ТЕКСТ ДЛЯ ЧТЕНИЯ:
Там прежде всего стоит «multitudo ingens»[16] христиан. Даже Арнольд в этих словах видит «риторическое преувеличение» (гиперболу), которое противоречит всему тому, что мы знаем о распространении новой религии в Риме того времени. Вопрос только в том, кто в данном случае преувеличил, — Тацит ли, заинтересованность которого преувеличением числа христиан вряд ли может быть доказана, или же позднейший христианский интерполятор, у которого такое преувеличение было бы вполне естественно, чтобы уже тем самым доказать быстрое распространение и чудесную притягательную силу культа Иисуса?

ЗАДАНИЯ:
1 > Выведите фрагмент отрывка о Таците между словами «Там прежде всего» и «силу культа Иисуса?» включительно.
2 > Чем Арнольд считает слова «multitudo ingens» в отрывке о Таците?
3 > Изложите отрывок о Таците в двух предложениях.

Собранные записи данных:
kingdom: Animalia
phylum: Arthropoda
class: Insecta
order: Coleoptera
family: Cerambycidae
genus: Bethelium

РАЗБОР РЕШЕНИЙ:
1 >
Там прежде всего стоит «multitudo ingens»[16] христиан. Даже Арнольд в этих словах видит «риторическое преувеличение» (гиперболу), которое противоречит всему тому, что мы знаем о распространении новой религии в Риме того времени. Вопрос только в том, кто в данном случае преувеличил, — Тацит ли, заинтересованность которого преувеличением числа христиан вряд ли может быть доказана, или же позднейший христианский интерполятор, у которого такое преувеличение было бы вполне естественно, чтобы уже тем самым доказать быстрое распространение и чудесную притягательную силу культа Иисуса?

2 > Риторическим преувеличением (гиперболой).

3 > Даже Арнольд считает слова «multitudo ingens» о христианах риторическим преувеличением, которое противоречит известному о распространении новой религии в Риме того времени. Вопрос лишь в том, кто преувеличил: Тацит, чья заинтересованность в этом вряд ли доказуема, или позднейший христианский интерполятор, для которого такое преувеличение было бы естественно, чтобы показать быстрое распространение и притягательную силу культа Иисуса.